LETTER: An effort to suppress voting
by Richard Leman Honokaa, Hawaii · Las Vegas Review-JournalI read with interest your editorial on forcing Senate Democrats to go on record opposing voter ID requirements. The poll you cite does reflect decreased confidence in the integrity of U.S. elections. However, the evidence suggests this isn’t because of fraud. Rather, it reflects widespread disinformation spread by President Donald Trump, his administration and his followers.
For U.S. citizens 18 or older, voting is a right, not a privilege.

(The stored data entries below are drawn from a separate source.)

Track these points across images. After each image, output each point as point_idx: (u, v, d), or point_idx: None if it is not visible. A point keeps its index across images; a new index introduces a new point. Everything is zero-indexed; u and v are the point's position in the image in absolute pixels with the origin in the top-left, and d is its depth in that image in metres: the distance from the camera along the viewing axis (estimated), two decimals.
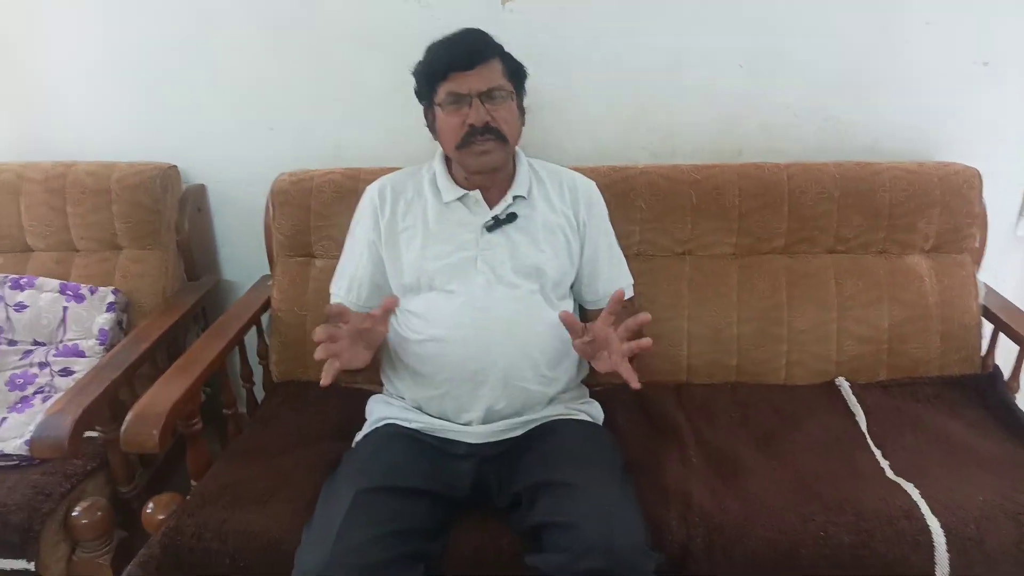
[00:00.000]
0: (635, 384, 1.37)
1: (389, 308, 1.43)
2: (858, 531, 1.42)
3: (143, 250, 2.09)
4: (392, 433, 1.58)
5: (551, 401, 1.61)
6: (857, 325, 1.94)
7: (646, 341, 1.39)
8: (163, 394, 1.55)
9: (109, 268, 2.07)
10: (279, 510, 1.50)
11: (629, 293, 1.72)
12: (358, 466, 1.50)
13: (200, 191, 2.24)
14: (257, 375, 2.06)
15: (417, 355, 1.57)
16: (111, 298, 2.00)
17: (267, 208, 2.04)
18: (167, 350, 2.02)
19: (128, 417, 1.47)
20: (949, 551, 1.40)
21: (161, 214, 2.08)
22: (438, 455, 1.54)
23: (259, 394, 2.05)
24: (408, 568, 1.35)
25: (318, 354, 1.34)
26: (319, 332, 1.33)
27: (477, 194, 1.61)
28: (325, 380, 1.34)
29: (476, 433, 1.55)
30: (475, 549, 1.45)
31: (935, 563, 1.40)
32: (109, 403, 1.66)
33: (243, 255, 2.31)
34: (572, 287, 1.70)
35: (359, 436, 1.64)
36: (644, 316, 1.37)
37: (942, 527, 1.41)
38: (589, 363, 1.50)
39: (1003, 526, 1.42)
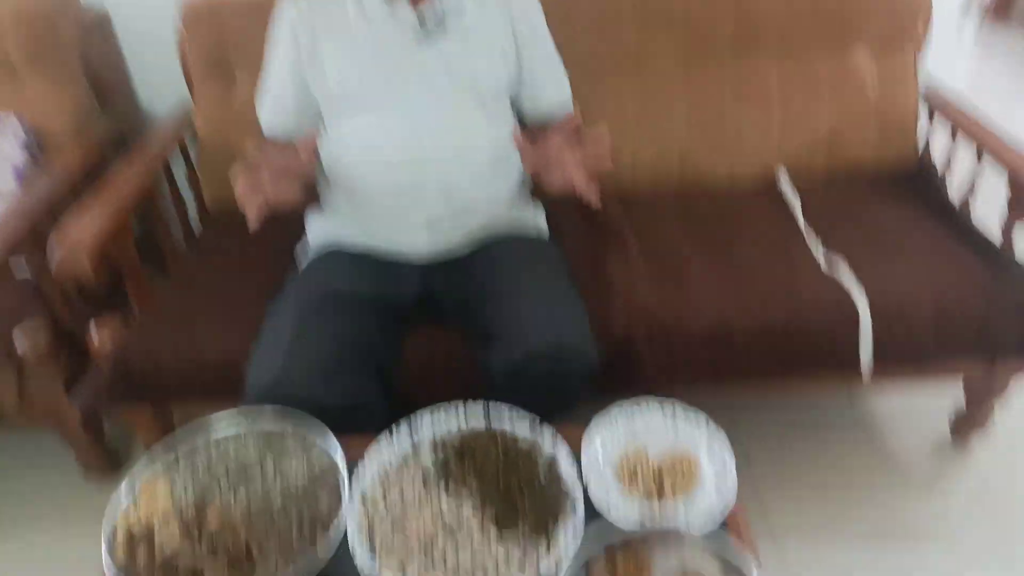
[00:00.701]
0: (595, 201, 1.34)
1: (310, 142, 1.36)
2: (790, 314, 1.49)
3: (50, 83, 1.94)
4: (336, 254, 1.56)
5: (495, 214, 1.59)
6: (798, 124, 1.94)
7: (605, 162, 1.33)
8: (90, 219, 1.49)
9: (14, 99, 1.92)
10: (228, 330, 1.50)
11: (569, 108, 1.66)
12: (303, 284, 1.50)
13: (104, 19, 2.07)
14: (192, 208, 2.00)
15: (352, 176, 1.51)
16: (16, 124, 1.87)
17: (178, 33, 1.89)
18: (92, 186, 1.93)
19: (56, 244, 1.42)
20: (874, 328, 1.48)
21: (62, 42, 1.91)
22: (384, 268, 1.53)
23: (197, 228, 1.99)
24: (362, 377, 1.38)
25: (238, 190, 1.28)
26: (236, 170, 1.27)
27: (403, 1, 1.49)
28: (252, 221, 1.27)
29: (421, 252, 1.54)
30: (428, 355, 1.49)
31: (859, 339, 1.48)
32: (35, 237, 1.59)
33: (161, 84, 2.17)
34: (513, 104, 1.63)
35: (303, 259, 1.62)
36: (602, 133, 1.33)
37: (869, 305, 1.49)
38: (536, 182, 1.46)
39: (924, 305, 1.51)
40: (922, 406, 1.94)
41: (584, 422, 1.21)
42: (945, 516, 1.69)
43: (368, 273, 1.51)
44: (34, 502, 1.80)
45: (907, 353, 1.54)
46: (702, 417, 1.20)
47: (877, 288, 1.52)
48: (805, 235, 1.73)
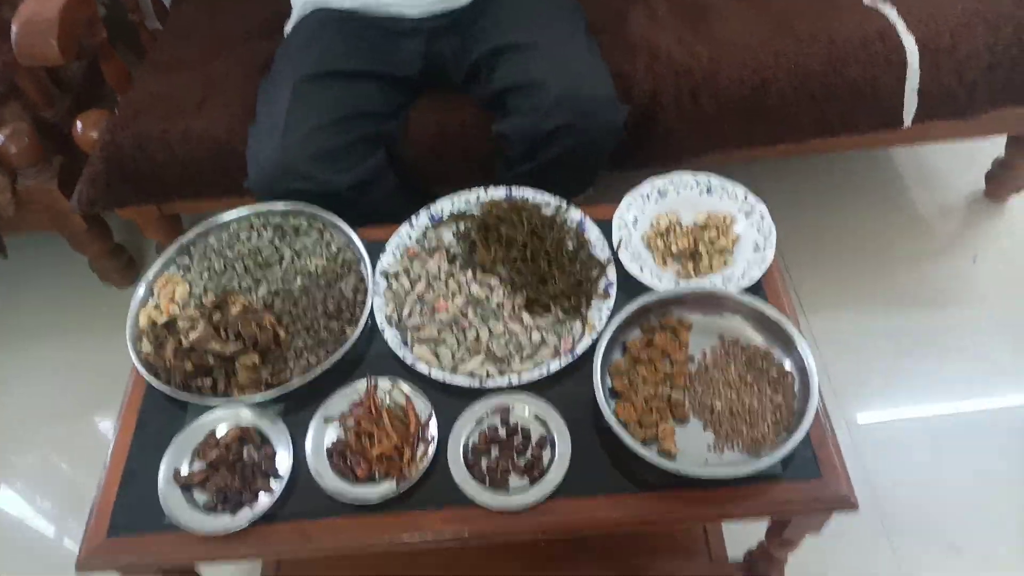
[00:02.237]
0: None
1: None
2: (830, 59, 1.35)
3: None
4: (325, 18, 1.39)
5: None
6: None
7: None
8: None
9: None
10: (219, 114, 1.39)
11: None
12: (293, 57, 1.35)
13: None
14: None
15: None
16: None
17: None
18: None
19: (15, 27, 1.27)
20: (921, 65, 1.35)
21: None
22: (380, 34, 1.38)
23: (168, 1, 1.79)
24: (367, 151, 1.29)
25: None
26: None
27: None
28: None
29: (417, 4, 1.37)
30: (436, 125, 1.38)
31: (905, 79, 1.36)
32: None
33: None
34: None
35: (288, 27, 1.46)
36: None
37: (916, 42, 1.34)
38: None
39: (978, 31, 1.36)
40: (956, 167, 1.84)
41: (612, 200, 1.14)
42: (974, 279, 1.65)
43: (363, 39, 1.36)
44: (55, 312, 1.80)
45: (953, 97, 1.41)
46: (740, 188, 1.12)
47: (925, 22, 1.36)
48: None
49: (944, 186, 1.83)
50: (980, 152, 1.78)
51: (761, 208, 1.09)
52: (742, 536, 1.19)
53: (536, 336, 1.00)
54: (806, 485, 0.87)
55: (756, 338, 0.98)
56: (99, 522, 0.91)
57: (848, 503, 0.86)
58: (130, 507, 0.92)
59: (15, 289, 1.85)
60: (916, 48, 1.34)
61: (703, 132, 1.40)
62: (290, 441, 0.94)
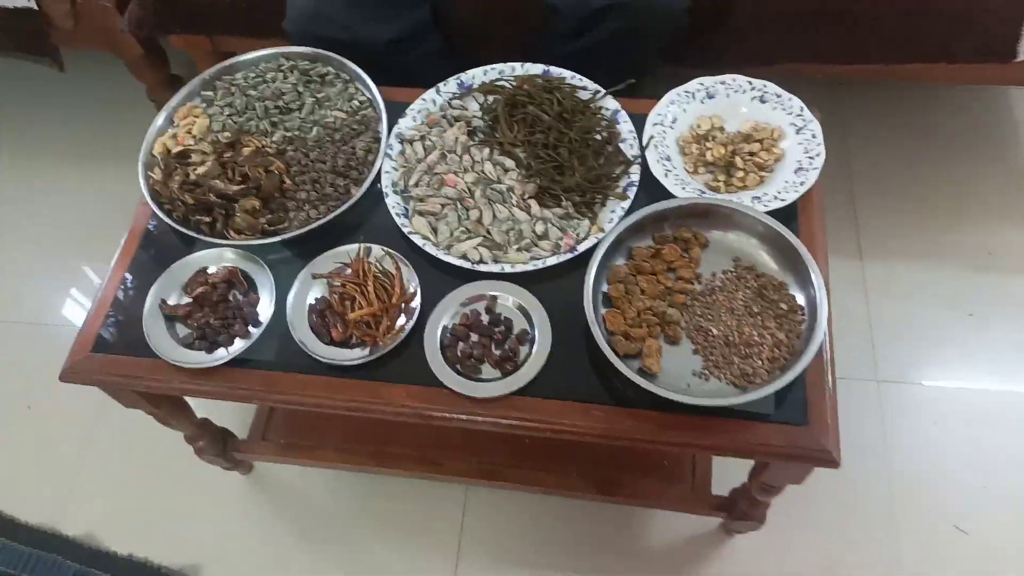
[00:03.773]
0: None
1: None
2: None
3: None
4: None
5: None
6: None
7: None
8: None
9: None
10: None
11: None
12: None
13: None
14: None
15: None
16: None
17: None
18: None
19: None
20: None
21: None
22: None
23: None
24: (410, 3, 1.21)
25: None
26: None
27: None
28: None
29: None
30: None
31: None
32: None
33: None
34: None
35: None
36: None
37: None
38: None
39: None
40: None
41: (657, 96, 1.04)
42: None
43: None
44: (107, 135, 1.84)
45: None
46: (796, 102, 1.00)
47: None
48: None
49: None
50: None
51: (815, 127, 0.97)
52: (732, 471, 1.14)
53: (540, 227, 0.94)
54: (789, 430, 0.81)
55: (773, 267, 0.90)
56: (85, 338, 0.93)
57: (829, 458, 0.80)
58: (116, 328, 0.94)
59: (73, 106, 1.89)
60: None
61: (777, 34, 1.25)
62: (274, 292, 0.93)
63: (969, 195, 1.55)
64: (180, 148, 1.04)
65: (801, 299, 0.87)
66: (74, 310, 1.62)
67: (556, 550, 1.27)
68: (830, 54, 1.26)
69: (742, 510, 1.11)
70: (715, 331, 0.86)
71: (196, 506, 1.36)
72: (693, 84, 1.02)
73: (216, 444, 1.23)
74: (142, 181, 1.02)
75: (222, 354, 0.90)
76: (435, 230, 0.96)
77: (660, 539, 1.26)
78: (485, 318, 0.91)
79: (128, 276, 0.98)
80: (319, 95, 1.09)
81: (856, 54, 1.26)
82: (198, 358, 0.90)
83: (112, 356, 0.92)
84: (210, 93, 1.11)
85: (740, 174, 0.96)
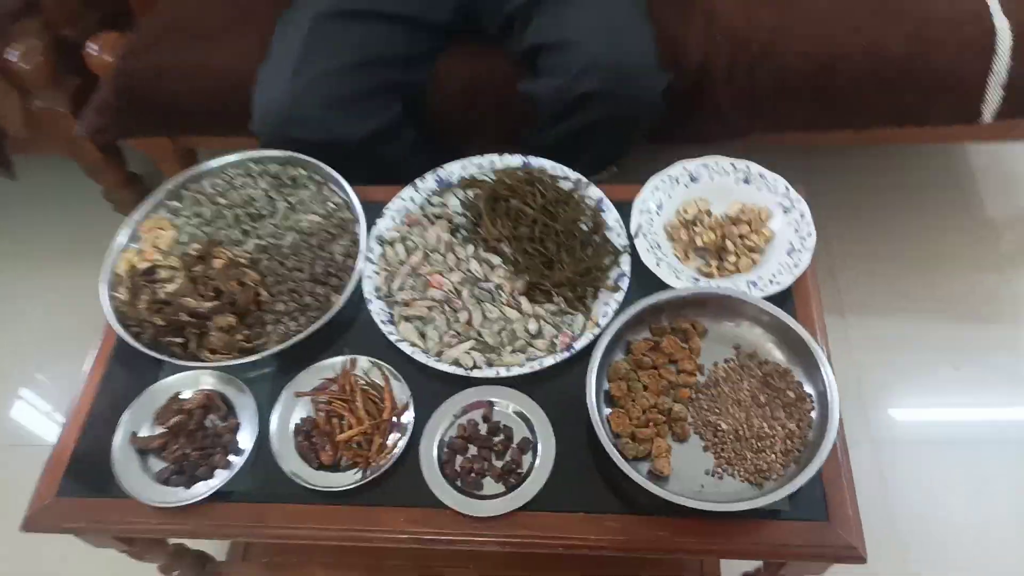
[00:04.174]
0: None
1: None
2: (917, 38, 1.19)
3: None
4: None
5: None
6: None
7: None
8: None
9: None
10: (240, 46, 1.30)
11: None
12: None
13: None
14: None
15: None
16: None
17: None
18: None
19: None
20: (1013, 55, 1.18)
21: None
22: None
23: None
24: (385, 101, 1.20)
25: None
26: None
27: None
28: None
29: None
30: (464, 79, 1.28)
31: (991, 69, 1.19)
32: None
33: None
34: None
35: None
36: None
37: (1011, 28, 1.17)
38: None
39: None
40: None
41: (640, 181, 1.02)
42: None
43: None
44: (67, 239, 1.76)
45: None
46: (780, 182, 0.99)
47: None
48: None
49: (1015, 193, 1.64)
50: None
51: (803, 207, 0.96)
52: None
53: (533, 326, 0.91)
54: (811, 528, 0.77)
55: (776, 354, 0.87)
56: (49, 480, 0.86)
57: (855, 555, 0.76)
58: (84, 467, 0.87)
59: (28, 212, 1.83)
60: (1010, 33, 1.18)
61: (756, 111, 1.26)
62: (256, 414, 0.87)
63: (940, 247, 1.56)
64: (147, 264, 0.99)
65: (807, 387, 0.85)
66: (45, 428, 1.52)
67: None
68: (809, 126, 1.27)
69: None
70: (724, 425, 0.83)
71: None
72: (676, 168, 1.01)
73: (193, 570, 1.15)
74: (106, 303, 0.96)
75: (202, 489, 0.83)
76: (423, 335, 0.92)
77: None
78: (483, 428, 0.86)
79: (95, 406, 0.91)
80: (292, 199, 1.05)
81: (835, 124, 1.27)
82: (176, 495, 0.83)
83: (81, 499, 0.85)
84: (176, 203, 1.07)
85: (732, 258, 0.94)
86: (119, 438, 0.86)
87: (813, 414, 0.83)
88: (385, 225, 1.01)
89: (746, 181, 1.00)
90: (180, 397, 0.90)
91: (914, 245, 1.56)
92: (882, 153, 1.70)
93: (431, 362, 0.88)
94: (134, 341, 0.92)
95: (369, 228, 1.00)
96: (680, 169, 1.01)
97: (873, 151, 1.70)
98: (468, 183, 1.04)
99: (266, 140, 1.16)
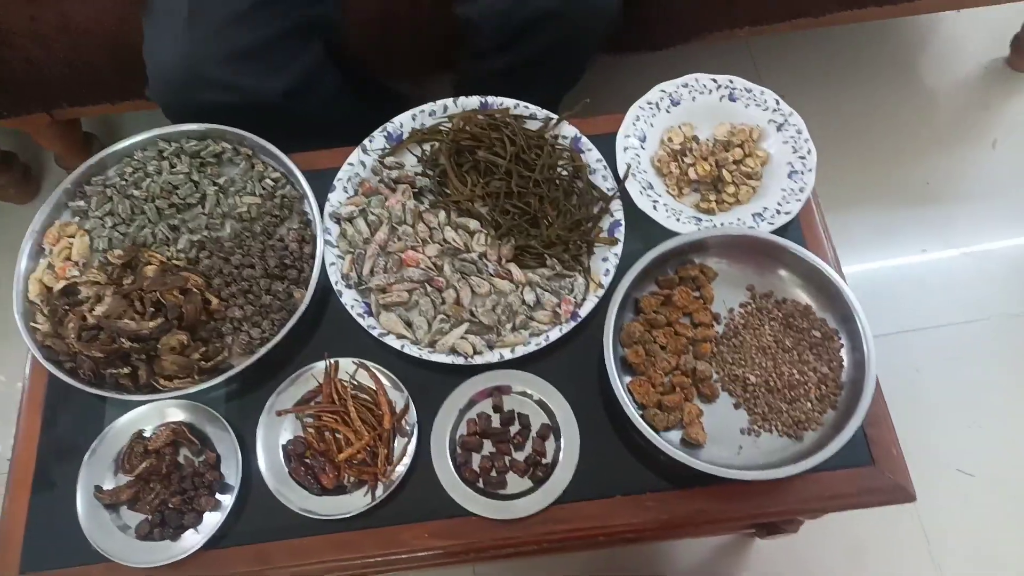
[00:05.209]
0: None
1: None
2: None
3: None
4: None
5: None
6: None
7: None
8: None
9: None
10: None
11: None
12: None
13: None
14: None
15: None
16: None
17: None
18: None
19: None
20: None
21: None
22: None
23: None
24: (299, 45, 1.03)
25: None
26: None
27: None
28: None
29: None
30: (383, 7, 1.11)
31: None
32: None
33: None
34: None
35: None
36: None
37: None
38: None
39: None
40: (975, 33, 1.59)
41: (611, 110, 0.91)
42: (993, 170, 1.46)
43: None
44: None
45: None
46: (770, 95, 0.90)
47: None
48: None
49: (959, 57, 1.59)
50: (1005, 20, 1.53)
51: (797, 121, 0.88)
52: None
53: (530, 296, 0.82)
54: (858, 475, 0.74)
55: (792, 290, 0.82)
56: (7, 558, 0.74)
57: (905, 495, 0.74)
58: (45, 535, 0.75)
59: None
60: None
61: (710, 4, 1.16)
62: (235, 442, 0.76)
63: (900, 127, 1.51)
64: (63, 283, 0.84)
65: (830, 320, 0.80)
66: None
67: None
68: (766, 17, 1.18)
69: (777, 526, 1.05)
70: (752, 378, 0.78)
71: None
72: (654, 93, 0.90)
73: None
74: (26, 337, 0.81)
75: (193, 539, 0.73)
76: (409, 324, 0.81)
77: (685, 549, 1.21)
78: (495, 419, 0.78)
79: (41, 462, 0.78)
80: (220, 180, 0.90)
81: (791, 11, 1.18)
82: (163, 551, 0.73)
83: (51, 572, 0.74)
84: (81, 203, 0.89)
85: (731, 188, 0.86)
86: (82, 496, 0.74)
87: (843, 352, 0.78)
88: (338, 199, 0.88)
89: (731, 98, 0.91)
90: (143, 436, 0.78)
91: (876, 129, 1.51)
92: (821, 35, 1.62)
93: (424, 354, 0.79)
94: (70, 379, 0.78)
95: (320, 205, 0.87)
96: (658, 93, 0.91)
97: (812, 35, 1.61)
98: (423, 136, 0.91)
99: (169, 109, 0.98)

We need to defend that right, not deny it to those less well-off who can’t afford a passport or to the 20 million Americans who don’t have access to their birth certificates.
Numerous studies demonstrate that voting fraud in the United States is exceedingly rare. The Heritage Foundation has searched earnestly for fraud in multiple elections in multiple states. In Arizona, looking at 36 elections with more than 42 million votes cast, it found 36 examples of fraud. In Nevada, scrutinizing 14 elections over 13 years, involving 8.5 million votes, it found eight possible cases.
The Trump administration’s efforts to require presentation of a birth certificate or passport for voter registration are not about fairness or ending the vanishingly small risk of election fraud. They are, rather, an attempt to suppress voting by citizens who might not support the Administration or its agenda.
Sen. Chuck Schumer and others have used extreme metaphors on this issue. Nonetheless, the rights of Americans — even low-income or otherwise disadvantaged Americans — to vote should not be infringed. That is the main issue here, not political liabilities.
Congress, one hopes, can move beyond attempting to trap opponents into embarrassing votes, or attempting to suppress voters with whom they disagree, and instead get back to running the country effectively and protecting the right of all American citizens to vote.